Thursday, 30 July 2009

BI Application Design – The Missing Step

If Amazon applied typical BI application design techniques to their web site the user experience might be very different. For example, I might be browsing the DVD's for a gift and need a little inspiration so I hit the 'reports' tab. Here I get presented with a long list of reports, one of which one is 'Top n Products'. I then get prompted with a pick list of products where I select 'DVD' and finally I select '10' to get the Top 10. The list is pretty interesting, but there is nothing that grabs me so I decide to look at the next 10. I re-run the report, selecting 20 instead of 10. This time, I spy the ideal box set and go back to the main site to make my purchase. I am sure you get the picture by now. It sounds awful, clunky and not at all like the actual Amazon experience.

BI reports can sometimes get designed with little or no understanding of the decisions they support. Actually, more often than not, the requirement is communicated as a report layout and the underlying business need is at best inferred or at worst lost in a fixed specification of rows, columns, filters, sorting and grouping. Without an understanding of the audience for the report or how the information is used, the report layout communicates a general requirement in a one-size-fits all report.

A BI specialist on a project that we are currently assisting with recently demonstrated how it should really be done.

The requirement is for a team of internal sales reps each targeted with a number of customers to call each month. Our BI specialist was asked to provide a report which compared actual calls made with target. Rather than creating one multi-purpose report, he created three specific solutions. One for the rep, one for the sales managers and one for the senior management team. The report for the rep contains the number of calls they have made, their target and how many calls they need to make today, this week and for the remainder of the month. It is run daily. The rep can plan their daily, weekly and monthly activity based on this information. The report for the sales managers is ranked so that they can manage the individuals accordingly. This report is weekly, reflecting the frequency with which they review and action the performance of their teams.
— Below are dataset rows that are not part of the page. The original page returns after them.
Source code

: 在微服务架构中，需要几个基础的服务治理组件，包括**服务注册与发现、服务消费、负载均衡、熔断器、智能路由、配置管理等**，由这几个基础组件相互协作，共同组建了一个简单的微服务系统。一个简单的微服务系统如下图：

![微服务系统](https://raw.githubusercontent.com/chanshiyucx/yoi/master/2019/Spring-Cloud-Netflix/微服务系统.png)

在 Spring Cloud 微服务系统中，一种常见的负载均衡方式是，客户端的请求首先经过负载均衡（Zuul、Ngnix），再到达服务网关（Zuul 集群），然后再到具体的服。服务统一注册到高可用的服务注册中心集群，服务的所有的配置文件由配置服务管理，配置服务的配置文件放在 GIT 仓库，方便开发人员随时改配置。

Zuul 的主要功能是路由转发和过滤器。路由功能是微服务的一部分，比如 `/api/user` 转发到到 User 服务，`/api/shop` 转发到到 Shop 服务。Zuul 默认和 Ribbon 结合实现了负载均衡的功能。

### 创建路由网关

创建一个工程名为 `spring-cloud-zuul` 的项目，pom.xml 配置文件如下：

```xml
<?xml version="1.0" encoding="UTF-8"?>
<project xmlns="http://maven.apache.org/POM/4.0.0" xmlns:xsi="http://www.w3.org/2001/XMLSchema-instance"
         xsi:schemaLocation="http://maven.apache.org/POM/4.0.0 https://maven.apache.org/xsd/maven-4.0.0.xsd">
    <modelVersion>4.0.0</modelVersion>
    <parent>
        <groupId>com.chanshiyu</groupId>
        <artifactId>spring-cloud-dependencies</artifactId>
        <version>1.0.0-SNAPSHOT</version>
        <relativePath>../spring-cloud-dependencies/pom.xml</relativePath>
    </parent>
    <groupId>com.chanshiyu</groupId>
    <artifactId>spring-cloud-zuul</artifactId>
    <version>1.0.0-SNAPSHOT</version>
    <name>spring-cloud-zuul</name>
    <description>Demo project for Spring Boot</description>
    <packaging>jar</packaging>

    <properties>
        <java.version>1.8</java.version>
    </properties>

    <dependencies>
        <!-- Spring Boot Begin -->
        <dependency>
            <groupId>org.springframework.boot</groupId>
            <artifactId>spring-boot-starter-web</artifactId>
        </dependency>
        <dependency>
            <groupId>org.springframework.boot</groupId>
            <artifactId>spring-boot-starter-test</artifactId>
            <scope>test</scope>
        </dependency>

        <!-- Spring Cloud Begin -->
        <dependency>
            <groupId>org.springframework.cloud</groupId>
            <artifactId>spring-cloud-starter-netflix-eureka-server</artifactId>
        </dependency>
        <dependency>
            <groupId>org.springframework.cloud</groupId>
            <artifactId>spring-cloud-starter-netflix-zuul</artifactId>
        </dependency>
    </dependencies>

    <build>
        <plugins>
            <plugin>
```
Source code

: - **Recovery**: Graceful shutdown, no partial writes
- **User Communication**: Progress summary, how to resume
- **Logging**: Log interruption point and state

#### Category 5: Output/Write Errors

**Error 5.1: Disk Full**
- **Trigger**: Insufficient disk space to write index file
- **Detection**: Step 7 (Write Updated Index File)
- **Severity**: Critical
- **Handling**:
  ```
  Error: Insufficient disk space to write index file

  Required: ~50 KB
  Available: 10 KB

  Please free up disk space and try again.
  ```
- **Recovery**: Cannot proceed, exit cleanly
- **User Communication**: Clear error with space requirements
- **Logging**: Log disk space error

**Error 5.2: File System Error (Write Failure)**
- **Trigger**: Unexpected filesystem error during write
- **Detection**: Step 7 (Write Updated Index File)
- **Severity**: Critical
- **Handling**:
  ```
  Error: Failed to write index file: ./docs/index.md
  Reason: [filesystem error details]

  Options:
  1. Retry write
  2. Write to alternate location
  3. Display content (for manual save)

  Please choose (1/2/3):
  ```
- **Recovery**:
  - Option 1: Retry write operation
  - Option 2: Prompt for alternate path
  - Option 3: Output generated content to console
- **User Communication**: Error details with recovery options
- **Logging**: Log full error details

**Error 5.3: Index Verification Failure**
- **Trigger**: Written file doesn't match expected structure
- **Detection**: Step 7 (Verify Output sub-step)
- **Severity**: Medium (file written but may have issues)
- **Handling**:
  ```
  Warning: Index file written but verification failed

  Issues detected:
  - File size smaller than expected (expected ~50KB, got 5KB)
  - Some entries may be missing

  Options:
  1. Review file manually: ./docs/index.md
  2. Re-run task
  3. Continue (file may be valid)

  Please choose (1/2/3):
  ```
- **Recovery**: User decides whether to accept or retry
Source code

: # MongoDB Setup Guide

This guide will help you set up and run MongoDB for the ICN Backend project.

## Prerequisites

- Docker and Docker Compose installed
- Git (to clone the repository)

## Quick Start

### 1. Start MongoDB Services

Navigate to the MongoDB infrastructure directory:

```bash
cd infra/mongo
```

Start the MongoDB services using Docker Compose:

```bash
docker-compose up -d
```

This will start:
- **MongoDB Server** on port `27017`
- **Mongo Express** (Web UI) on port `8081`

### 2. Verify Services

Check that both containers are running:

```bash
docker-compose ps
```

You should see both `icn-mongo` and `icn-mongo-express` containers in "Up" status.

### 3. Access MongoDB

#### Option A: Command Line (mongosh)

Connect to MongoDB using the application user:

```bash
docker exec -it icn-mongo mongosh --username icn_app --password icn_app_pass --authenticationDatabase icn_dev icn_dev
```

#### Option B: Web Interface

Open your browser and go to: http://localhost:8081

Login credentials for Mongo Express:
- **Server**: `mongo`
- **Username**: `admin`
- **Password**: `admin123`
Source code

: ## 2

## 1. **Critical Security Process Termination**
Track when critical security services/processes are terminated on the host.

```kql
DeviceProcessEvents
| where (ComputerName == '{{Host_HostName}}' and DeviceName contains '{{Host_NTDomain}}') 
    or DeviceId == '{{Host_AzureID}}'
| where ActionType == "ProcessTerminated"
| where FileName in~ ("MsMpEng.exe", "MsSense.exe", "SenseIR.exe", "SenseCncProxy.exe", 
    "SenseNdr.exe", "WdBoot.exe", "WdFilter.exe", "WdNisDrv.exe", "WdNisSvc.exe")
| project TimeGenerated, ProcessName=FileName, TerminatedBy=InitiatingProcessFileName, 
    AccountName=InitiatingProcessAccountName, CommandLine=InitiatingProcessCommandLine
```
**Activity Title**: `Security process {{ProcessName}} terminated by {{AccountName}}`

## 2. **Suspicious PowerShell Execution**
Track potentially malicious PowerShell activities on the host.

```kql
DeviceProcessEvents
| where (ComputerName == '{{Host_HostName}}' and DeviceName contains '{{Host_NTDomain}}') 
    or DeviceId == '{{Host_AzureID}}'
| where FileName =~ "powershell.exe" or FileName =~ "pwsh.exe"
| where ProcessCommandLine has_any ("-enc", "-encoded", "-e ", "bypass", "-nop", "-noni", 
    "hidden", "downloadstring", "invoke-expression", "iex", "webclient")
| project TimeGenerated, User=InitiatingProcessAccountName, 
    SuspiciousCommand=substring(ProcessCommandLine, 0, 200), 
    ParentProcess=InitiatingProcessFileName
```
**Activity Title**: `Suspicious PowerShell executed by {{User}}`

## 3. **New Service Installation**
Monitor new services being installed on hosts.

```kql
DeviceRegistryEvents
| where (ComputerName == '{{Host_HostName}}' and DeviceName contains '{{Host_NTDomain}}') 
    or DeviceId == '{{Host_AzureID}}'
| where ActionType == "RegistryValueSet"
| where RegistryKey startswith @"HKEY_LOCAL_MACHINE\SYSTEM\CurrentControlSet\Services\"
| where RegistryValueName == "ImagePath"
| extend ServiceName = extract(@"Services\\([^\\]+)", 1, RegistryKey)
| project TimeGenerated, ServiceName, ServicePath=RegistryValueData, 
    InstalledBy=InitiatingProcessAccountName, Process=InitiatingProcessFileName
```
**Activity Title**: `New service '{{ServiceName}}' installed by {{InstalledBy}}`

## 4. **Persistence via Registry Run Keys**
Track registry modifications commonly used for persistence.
The senior management team report is monthly and is a team summary for monthly and quarterly sales performance meetings with the sales managers.

Of course, the Amazon comparison is not completely fair. Whilst it is using highly summarised information for the purpose of decision making the decisions are discrete and simple. Which computer game should I buy? What computer games did others that bought this one also buy? It is also an application that has a single user type – customer. Not only that, there are millions of users which makes design effort not only cost-effective but critical to generating revenue.

However, some of the design principles absolutely apply;

  1. Understand the decision (which reps do I need to coach to make more calls?)
  2. Understand the information required to make the decision (how many calls they have made, what is their target and what is the variance)
  3. Identify the actions that can be made as a result of decision making (reps may be incented, coached or disciplined)
  4. Link the information as closely as possible to the business process it supports (sales managers review activity levels every Friday morning)

Finally, this doesn't mean there is not a case for analysis. BI supports managers and not all decision making is predictable and routine. The business environment is continuously changing and each month or quarter will throw up new and interesting business challenges to solve. These can be subtle variants of historical business challenges or completely new. This is where decision makers need the flexibility to explore and analyse trends, exceptions and patterns to validate what is happening and determine the actions that they will take next.

The answer, as is often the case, lies in a combination of providing BI reports that support decision makers closest to the point at which they need to make the decision along with the flexibility we have come to expect from good OLAP tools.